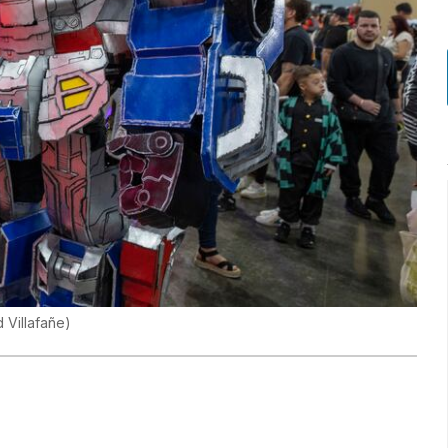
 Villafañe
)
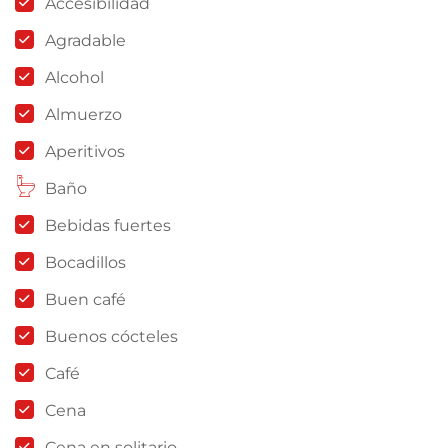
Accesibilidad
Agradable
Alcohol
Almuerzo
Aperitivos
Baño
Bebidas fuertes
Bocadillos
Buen café
Buenos cócteles
Café
Cena
Cena en solitario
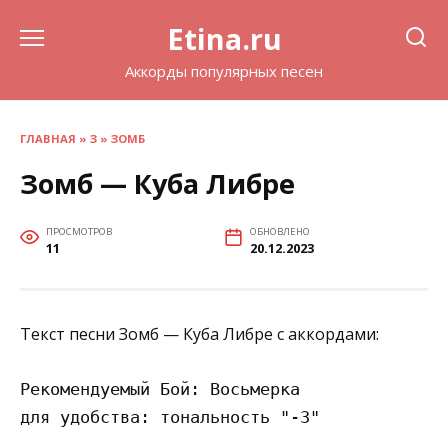
Перейти
Etina.ru
к
содержанию
Аккорды популярных песен
ГЛАВНАЯ
»
З
»
ЗОМБ
Зомб — Куба Либре
ПРОСМОТРОВ
ОБНОВЛЕНО
11
20.12.2023
Текст песни Зомб — Куба Либре с аккордами:
Рекомендуемый Бой: Восьмерка 

для удобства: тональность "-3"
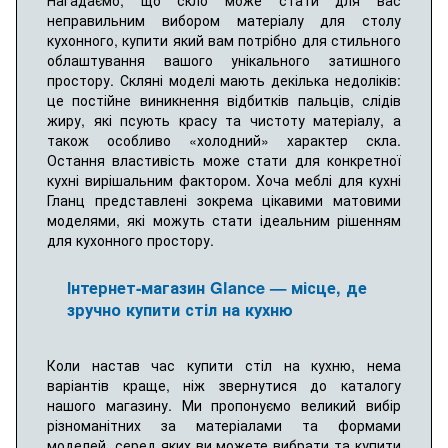
неправильним вибором матеріалу для столу
кухонного, купити який вам потрібно для стильного
облаштування вашого унікального затишного
простору. Скляні моделі мають декілька недоліків:
це постійне виникнення відбитків пальців, слідів
жиру, які псують красу та чистоту матеріалу, а
також особливо «холодний» характер скла.
Остання властивість може стати для конкретної
кухні вирішальним фактором. Хоча меблі для кухні
Гланц представлені зокрема цікавими матовими
моделями, які можуть стати ідеальним рішенням
для кухонного простору.
Інтернет-магазин Glance — місце, де
зручно купити стіл на кухню
Коли настав час купити стіл на кухню, нема
варіантів краще, ніж звернутися до каталогу
нашого магазину. Ми пропонуємо великий вибір
різноманітних за матеріалами та формами
моделей, серед яких ви можете вибрати та купити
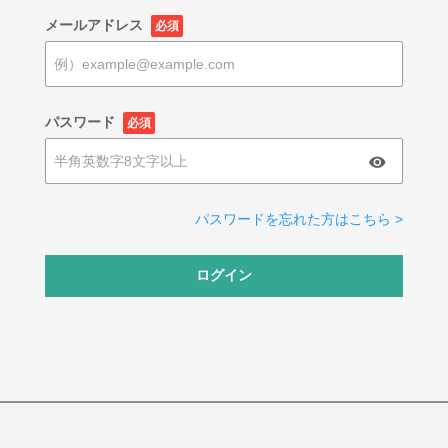
メールアドレス
必須
パスワード
必須
パスワードを忘れた方はこちら >
ログイン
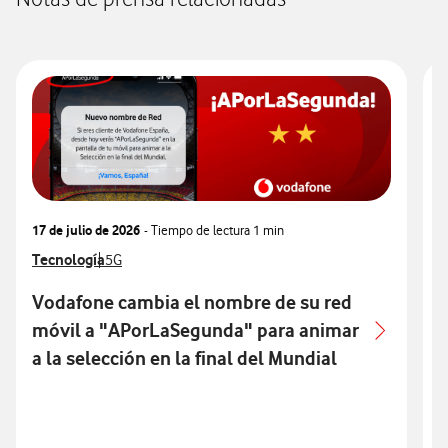
17 de julio de 2026
- Tiempo de lectura
1 min
3
Ver más notas de prensa relacionados con
Tecnología
Ver más notas de prensa relacionados con
V
T
5G
Vodafone cambia el nombre de su red
móvil a "APorLaSegunda" para animar
p
a la selección en la final del Mundial
p
S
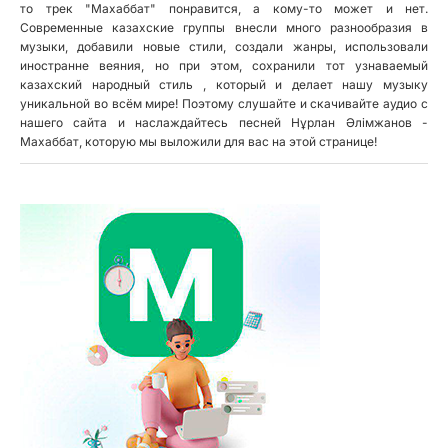
то трек "Махаббат" понравится, а кому-то может и нет.
Современные казахские группы внесли много разнообразия в
музыки, добавили новые стили, создали жанры, использовали
иностранне веяния, но при этом, сохранили тот узнаваемый
казахский народный стиль , который и делает нашу музыку
уникальной во всём мире! Поэтому слушайте и скачивайте аудио с
нашего сайта и наслаждайтесь песней Нұрлан Әлімжанов -
Махаббат, которую мы выложили для вас на этой странице!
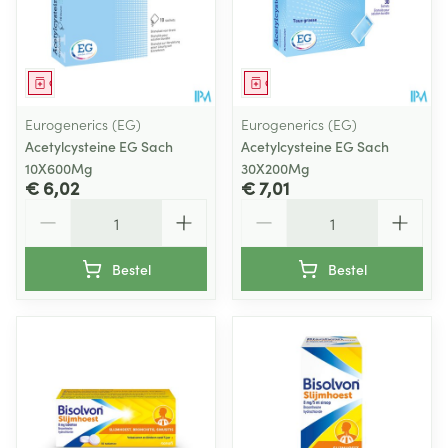
Geneesmiddel
Geneesmiddel
Eurogenerics (EG)
Eurogenerics (EG)
Acetylcysteine EG Sach
Acetylcysteine EG Sach
10X600Mg
30X200Mg
€ 6,02
€ 7,01
Aantal
Aantal
Bestel
Bestel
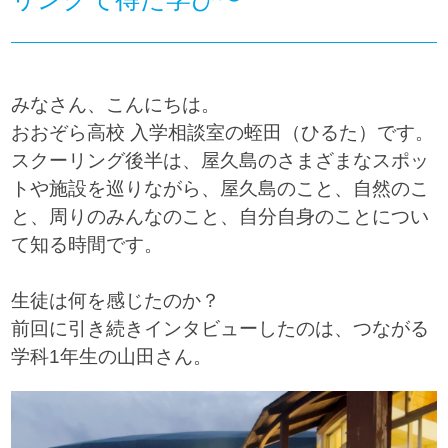
みなさん、こんにちは。
おおぞら高校 入学相談室の蛭田（ひるた）です。
スクーリング後半は、屋久島のさまざまなスポッ
トや施設を巡りながら、屋久島のこと、自然のこ
と、周りのみんなのこと、自分自身のことについ
て知る時間です。
生徒は何を感じたのか？
前回に引き続きインタビューしたのは、つながる
学科1年生の山田さん。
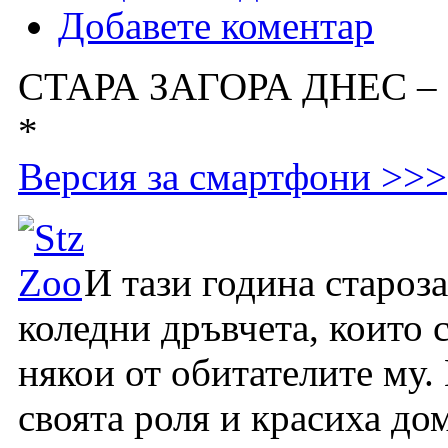
Добавете коментар
СТАРА ЗАГОРА ДНЕС –
*
Версия за смартфони >>>
И тази година староз
коледни дръвчета, които 
някои от обитателите му.
своята роля и красиха до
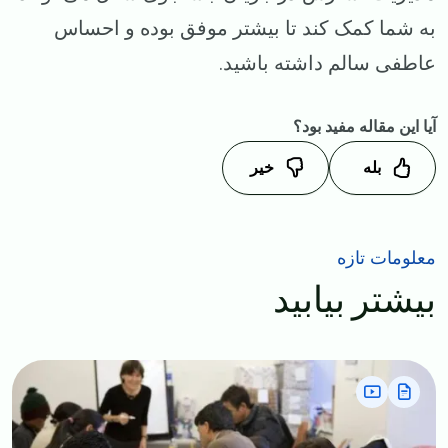
به شما کمک کند تا بیشتر موفق بوده و احساس
عاطفی سالم داشته باشید.
آیا این مقاله مفید بود؟
بله
خیر
معلومات تازه
بیشتر بیابید
Image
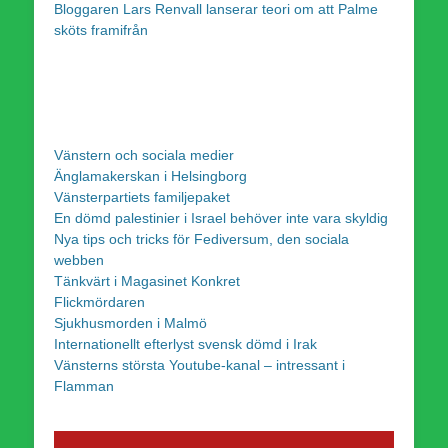
Bloggaren Lars Renvall lanserar teori om att Palme
sköts framifrån
Vänstern och sociala medier
Änglamakerskan i Helsingborg
Vänsterpartiets familjepaket
En dömd palestinier i Israel behöver inte vara skyldig
Nya tips och tricks för Fediversum, den sociala
webben
Tänkvärt i Magasinet Konkret
Flickmördaren
Sjukhusmorden i Malmö
Internationellt efterlyst svensk dömd i Irak
Vänsterns största Youtube-kanal – intressant i
Flamman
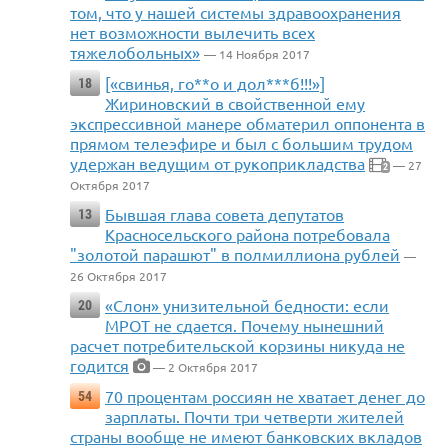
том, что у нашей системы здравоохранения
нет возможности вылечить всех
тяжелобольных»
— 14 Ноября 2017
[«свинья, го**о и дол***б!!!»]
18
Жириновский в свойственной ему
экспрессивной манере обматерил оппонента в
прямом телеэфире и был с большим трудом
удержан ведущим от рукоприкладства
— 27
2
Октября 2017
Бывшая глава совета депутатов
13
Красносельского района потребовала
"золотой парашют" в полмиллиона рублей
—
26 Октября 2017
«Слон» унизительной бедности: если
20
МРОТ не сдается. Почему нынешний
расчет потребительской корзины никуда не
годится
— 2 Октября 2017
70 процентам россиян не хватает денег до
54
зарплаты. Почти три четверти жителей
страны вообще не имеют банковских вкладов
--------------------------------------------------
What needs to be done: This exercise asks for an exact copy of the lines from the first one in the data through the line that contains "уникальной во всём", pictures excluded.

Response box:
 Villafañe
)
Accesibilidad
Agradable
Alcohol
Almuerzo
Aperitivos
Baño
Bebidas fuertes
Bocadillos
Buen café
Buenos cócteles
Café
Cena
Cena en solitario
Перейти
Etina.ru
к
содержанию
Аккорды популярных песен
ГЛАВНАЯ
»
З
»
ЗОМБ
Зомб — Куба Либре
ПРОСМОТРОВ
ОБНОВЛЕНО
11
20.12.2023
Текст песни Зомб — Куба Либре с аккордами:
Рекомендуемый Бой: Восьмерка 

для удобства: тональность "-3"
неправильним вибором матеріалу для столу
кухонного, купити який вам потрібно для стильного
облаштування вашого унікального затишного
простору. Скляні моделі мають декілька недоліків:
це постійне виникнення відбитків пальців, слідів
жиру, які псують красу та чистоту матеріалу, а
також особливо «холодний» характер скла.
Остання властивість може стати для конкретної
кухні вирішальним фактором. Хоча меблі для кухні
Гланц представлені зокрема цікавими матовими
моделями, які можуть стати ідеальним рішенням
для кухонного простору.
Інтернет-магазин Glance — місце, де
зручно купити стіл на кухню
Коли настав час купити стіл на кухню, нема
варіантів краще, ніж звернутися до каталогу
нашого магазину. Ми пропонуємо великий вибір
різноманітних за матеріалами та формами
моделей, серед яких ви можете вибрати та купити
メールアドレス
必須
パスワード
必須
パスワードを忘れた方はこちら >
ログイン
17 de julio de 2026
- Tiempo de lectura
1 min
3
Ver más notas de prensa relacionados con
Tecnología
Ver más notas de prensa relacionados con
V
T
5G
Vodafone cambia el nombre de su red
móvil a "APorLaSegunda" para animar
p
a la selección en la final del Mundial
p
S
то трек "Махаббат" понравится, а кому-то может и нет.
Современные казахские группы внесли много разнообразия в
музыки, добавили новые стили, создали жанры, использовали
иностранне веяния, но при этом, сохранили тот узнаваемый
казахский народный стиль , который и делает нашу музыку
уникальной во всём мире! Поэтому слушайте и скачивайте аудио с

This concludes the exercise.